Dr. Rainu Kaushal, chair of the Department of Healthcare Policy and Research at Weill Cornell Medicine and physician-in-chief of healthcare policy and research at NewYork-Presbyterian/Weill Cornell Medical Center, and Dr. Deborah Estrin, a professor of healthcare policy and research at Weill Cornell Medicine and associate dean for impact at Cornell Tech, have been elected to the National Academy of Medicine (NAM).
NAM members are elected by their peers for outstanding achievements in their fields and exceptional service, and membership is one of the highest possible honors in health and medicine. Drs. Kaushal and Estrin are among 100 new members announced Oct. 21 at the NAM annual meeting in Washington, D.C.
Dr. Kaushal was recognized for her outstanding achievements and exceptional service in medical sciences, healthcare and public health.
“I’m incredibly honored to have been elected to the National Academy of Medicine, which is such an important institution for improving health and informing healthcare policy,” said Dr. Kaushal, who is also the Nanette Laitman Distinguished Professor of Healthcare Policy and Research and a professor of medicine and of pediatrics at Weill Cornell Medicine.
Dr. Estrin was recognized for her research leveraging mobile devices and patient-generated data.
“I take this as validation of the growing importance of patient-centric digital health,” said Dr. Estrin, who is also the Robert V. Tishman ’37 Professor of Computer Science at Cornell Tech. “I am deeply grateful to all of my clinical collaborators over the years, and particularly to my colleagues at Weill Cornell Medicine.”
For over 25 years, Dr. Kaushal has made significant contributions to pediatric patient safety, health information technology, and value-based healthcare delivery. An information scientist and health services researcher, Dr. Kaushal’s work has influenced healthcare policies and the clinical research landscape in the United States.
Dr. Kaushal’s research has established the importance of targeted measures in improving patient safety and the intricacies of health information exchange. Her seminal investigation illuminated that children are three times more likely than adults to be harmed by medication errors. She then led several key studies on interoperable health information technology, an important method of improving patient safety, that informed the national Meaningful Use Program at Health and Human Services.
Dr. Kaushal has also created large-scale urban data liquidity by integrating trillions of health, biological, social and healthcare data points through the creation of a clinical data research network. Most recently, she has conducted pioneering research on value-based healthcare delivery, particularly focused on the role of social complexity.

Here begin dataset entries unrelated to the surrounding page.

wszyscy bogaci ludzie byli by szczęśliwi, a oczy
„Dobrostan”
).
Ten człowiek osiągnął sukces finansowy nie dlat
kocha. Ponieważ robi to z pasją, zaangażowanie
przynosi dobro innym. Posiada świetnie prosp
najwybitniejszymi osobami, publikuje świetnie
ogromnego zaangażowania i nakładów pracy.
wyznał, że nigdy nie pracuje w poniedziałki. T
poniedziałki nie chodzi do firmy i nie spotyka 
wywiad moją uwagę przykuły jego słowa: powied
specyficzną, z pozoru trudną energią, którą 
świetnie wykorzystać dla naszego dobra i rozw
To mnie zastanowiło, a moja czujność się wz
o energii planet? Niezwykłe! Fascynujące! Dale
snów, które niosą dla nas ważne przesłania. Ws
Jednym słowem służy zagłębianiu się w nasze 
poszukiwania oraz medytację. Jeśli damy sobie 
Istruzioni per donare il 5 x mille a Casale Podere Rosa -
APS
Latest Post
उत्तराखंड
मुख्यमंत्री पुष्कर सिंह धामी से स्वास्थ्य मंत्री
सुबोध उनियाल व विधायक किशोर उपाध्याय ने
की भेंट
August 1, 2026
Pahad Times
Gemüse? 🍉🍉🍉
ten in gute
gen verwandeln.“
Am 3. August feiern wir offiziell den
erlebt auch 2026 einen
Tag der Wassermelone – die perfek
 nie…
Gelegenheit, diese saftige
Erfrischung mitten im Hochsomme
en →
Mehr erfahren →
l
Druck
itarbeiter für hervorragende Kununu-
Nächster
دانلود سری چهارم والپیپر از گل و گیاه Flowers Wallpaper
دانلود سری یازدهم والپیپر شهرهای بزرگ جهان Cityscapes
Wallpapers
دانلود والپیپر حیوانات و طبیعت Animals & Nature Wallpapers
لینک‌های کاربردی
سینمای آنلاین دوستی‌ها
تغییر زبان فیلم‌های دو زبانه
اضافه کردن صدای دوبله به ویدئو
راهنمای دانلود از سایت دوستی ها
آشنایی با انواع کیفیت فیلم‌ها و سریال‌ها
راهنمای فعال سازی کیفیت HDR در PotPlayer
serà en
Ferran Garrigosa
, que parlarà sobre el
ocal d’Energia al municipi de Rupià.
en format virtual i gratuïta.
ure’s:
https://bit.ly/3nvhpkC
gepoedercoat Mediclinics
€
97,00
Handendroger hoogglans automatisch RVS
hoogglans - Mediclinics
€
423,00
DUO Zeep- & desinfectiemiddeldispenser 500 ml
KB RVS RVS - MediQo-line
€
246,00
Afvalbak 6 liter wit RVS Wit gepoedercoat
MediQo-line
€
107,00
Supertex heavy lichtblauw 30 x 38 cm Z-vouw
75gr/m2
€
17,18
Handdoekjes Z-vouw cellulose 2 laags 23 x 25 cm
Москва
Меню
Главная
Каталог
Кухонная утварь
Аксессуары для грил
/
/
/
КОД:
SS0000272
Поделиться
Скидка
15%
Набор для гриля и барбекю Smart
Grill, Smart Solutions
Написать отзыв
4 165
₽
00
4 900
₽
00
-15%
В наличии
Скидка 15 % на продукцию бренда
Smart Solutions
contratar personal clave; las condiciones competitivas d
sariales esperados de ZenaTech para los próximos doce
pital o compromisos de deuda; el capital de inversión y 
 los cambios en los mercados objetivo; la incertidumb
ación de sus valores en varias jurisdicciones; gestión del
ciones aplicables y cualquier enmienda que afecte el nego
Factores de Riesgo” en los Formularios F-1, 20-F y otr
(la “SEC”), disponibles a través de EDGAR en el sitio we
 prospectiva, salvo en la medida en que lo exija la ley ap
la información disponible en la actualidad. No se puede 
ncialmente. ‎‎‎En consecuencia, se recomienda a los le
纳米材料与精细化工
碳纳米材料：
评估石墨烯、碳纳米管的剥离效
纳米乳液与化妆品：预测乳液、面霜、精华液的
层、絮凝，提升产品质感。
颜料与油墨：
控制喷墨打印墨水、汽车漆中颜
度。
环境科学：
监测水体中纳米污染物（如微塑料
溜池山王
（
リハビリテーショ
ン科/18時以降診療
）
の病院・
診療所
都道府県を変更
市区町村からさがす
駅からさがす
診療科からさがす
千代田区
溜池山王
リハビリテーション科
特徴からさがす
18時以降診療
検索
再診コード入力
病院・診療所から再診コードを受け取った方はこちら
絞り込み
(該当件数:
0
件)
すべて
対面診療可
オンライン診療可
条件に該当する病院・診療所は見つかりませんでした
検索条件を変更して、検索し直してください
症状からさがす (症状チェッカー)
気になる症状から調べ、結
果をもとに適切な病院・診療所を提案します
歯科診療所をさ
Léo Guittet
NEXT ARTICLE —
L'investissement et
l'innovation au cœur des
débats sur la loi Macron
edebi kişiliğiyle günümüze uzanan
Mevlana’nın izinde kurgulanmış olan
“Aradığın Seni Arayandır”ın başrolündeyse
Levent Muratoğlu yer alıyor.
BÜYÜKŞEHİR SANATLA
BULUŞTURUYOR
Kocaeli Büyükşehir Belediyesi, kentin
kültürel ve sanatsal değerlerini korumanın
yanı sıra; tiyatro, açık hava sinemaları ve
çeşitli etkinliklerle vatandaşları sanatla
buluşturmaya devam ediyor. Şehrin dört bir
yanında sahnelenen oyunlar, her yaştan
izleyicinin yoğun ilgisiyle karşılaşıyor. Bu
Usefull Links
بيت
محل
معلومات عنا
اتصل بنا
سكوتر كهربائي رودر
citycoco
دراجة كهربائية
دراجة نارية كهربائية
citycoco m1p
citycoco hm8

Dr. Kaushal earned her medical degree from Harvard Medical School, and completed her clinical residency as an inaugural resident at a combined program at Brigham and Women’s Hospital and Children’s Hospital in Boston, becoming board-certified in both internal medicine and pediatrics. She received a master’s degree in public health from the Harvard School of Public Health during her research fellowship. Dr. Kaushal joined Harvard Medical School’s faculty until she came to Weill Cornell Medicine and NewYork-Presbyterian/Weill Cornell in 2006. She has held several leadership positions at Weill Cornell Medicine, most recently as the chair of the Department of Healthcare Policy and Research. A committed educator, she has established four master’s programs, a doctoral program, and a research fellowship with 200 students matriculating annually.
An author of over 200 papers in various scientific publications, Dr. Kaushal is a frequently invited speaker at national and international meetings as an expert on patient safety, healthcare information technology and value-based care. She also serves on boards and advisory committees, including most recently for the Patient-Centered Outcomes Research Institute, the National Institutes of Health and the National Academy of Medicine. Her many awards and recognitions include selection in the Executive Leadership in Academic Medicine program and being named one of the Crain’s Notable Women in Healthcare in New York City in 2018.
Dr. Estrin’s work focuses on accelerating data-driven driven personal health management by applying internet architecture and mobile sensing concepts. She is also at the forefront of creating a comprehensive, multi-disciplinary mobile health research community.
Dr. Estrin is founder of the Jacobs Institute’s Health Tech Hub and directs the Small Data Lab at Cornell Tech, which develops new personal interfaces and applications for individuals to harvest the small data traces they generate daily. She also co-founded the nonprofit startup, Open mHealth, which builds open standard, open source tools and a community to bring greater access to mobile health data. She has served on several scientific advisory boards for early stage mobile health startups, and in 2018 was awarded a MacArthur Foundation fellowship. She is also a member of the American Academy of Arts and Sciences and the National Academy of Engineering.
Before joining Cornell University in 2013, Dr. Estrin was on the UCLA faculty, where she was founding director of the National Science Foundation Center for Embedded Networked Sensing (CENS), pioneering the development of mobile and wireless systems to collect and analyze real time data about the physical world. She has a bachelor’s degree from the University of California at Berkeley and a master’s degree and doctorate from the Massachusetts Institute of Technology.